Hugh James was reported as saying that the number of claims in employment tribunals is bouncing back following the slump after the introduction of fees (‘Employment tribunal caseload rebounds after slump’).

As Hugh James partner Emma Burns quite correctly notes, this is in part attributable to claimants having acclimatised to the new filing fee regime, in the same way that litigants adjusted their expectations after 1 April 2013 in response to the loss of the ability to recover the success fee or ATE costs. It just became the ‘new normal’.

However, that cannot be the whole explanation because we see plenty of evidence that the rate of improvement in workflow across firms’ employment teams is occurring unevenly. We have noticed a strong correlation between the speed at which instructions are picking up and firms’ willingness to offer clients much more innovative and flexible pricing solutions.

Price modelling deployed by these firms tends to be far more sophisticated.

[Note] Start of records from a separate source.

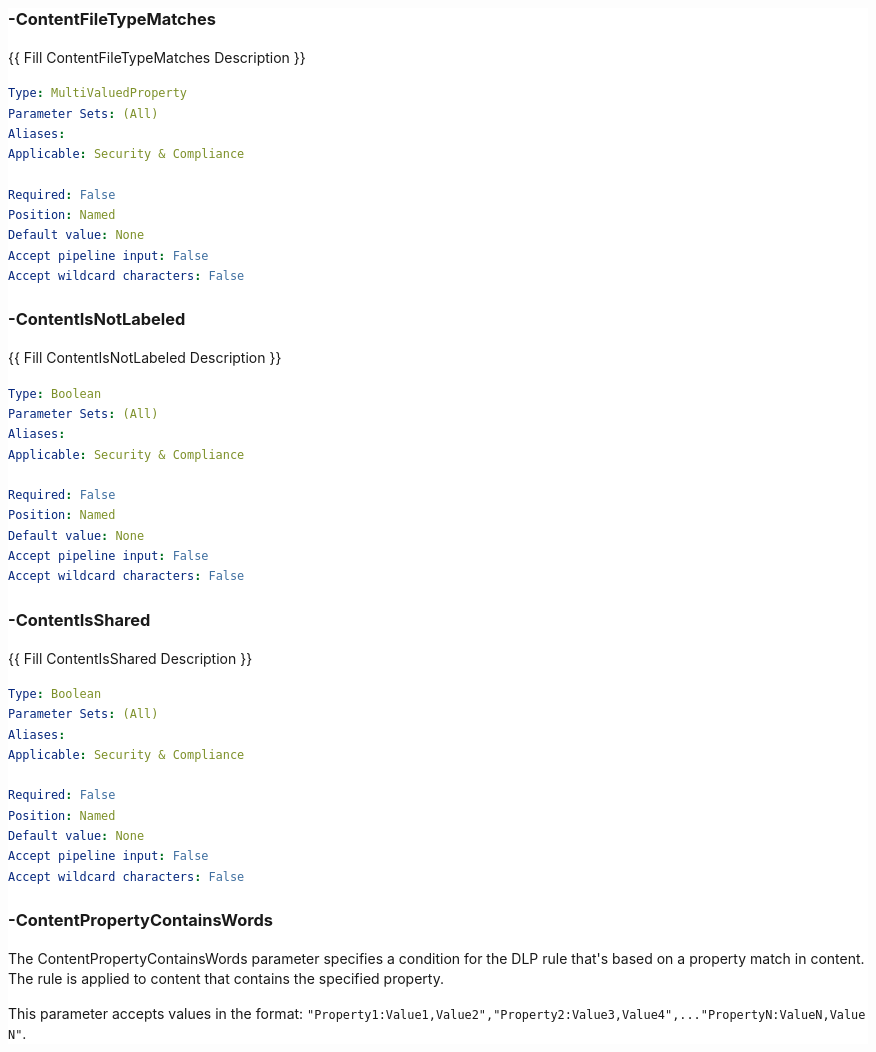 ### -ContentFileTypeMatches
{{ Fill ContentFileTypeMatches Description }}

```yaml
Type: MultiValuedProperty
Parameter Sets: (All)
Aliases:
Applicable: Security & Compliance

Required: False
Position: Named
Default value: None
Accept pipeline input: False
Accept wildcard characters: False
```

### -ContentIsNotLabeled
{{ Fill ContentIsNotLabeled Description }}

```yaml
Type: Boolean
Parameter Sets: (All)
Aliases:
Applicable: Security & Compliance

Required: False
Position: Named
Default value: None
Accept pipeline input: False
Accept wildcard characters: False
```

### -ContentIsShared
{{ Fill ContentIsShared Description }}

```yaml
Type: Boolean
Parameter Sets: (All)
Aliases:
Applicable: Security & Compliance

Required: False
Position: Named
Default value: None
Accept pipeline input: False
Accept wildcard characters: False
```

### -ContentPropertyContainsWords
The ContentPropertyContainsWords parameter specifies a condition for the DLP rule that's based on a property match in content. The rule is applied to content that contains the specified property.

This parameter accepts values in the format: `"Property1:Value1,Value2","Property2:Value3,Value4",..."PropertyN:ValueN,ValueN"`.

It involves undertaking a proper client pricing diagnostic and price sensitivity analysis; focusing on and scoring the client’s pricing pressure points, such as budgetary predictability and manageability; cashflow sensitivity; proportionality; appetite for fee risk sharing; better alignment of interests between fee and outcome; pricing transparency; overt choice of pricing model; and other features.

Pricing sophistication is rapidly becoming a meaningful differentiator. Little wonder that clients are voting with their feet and those firms are enjoying a disproportionate share of the work.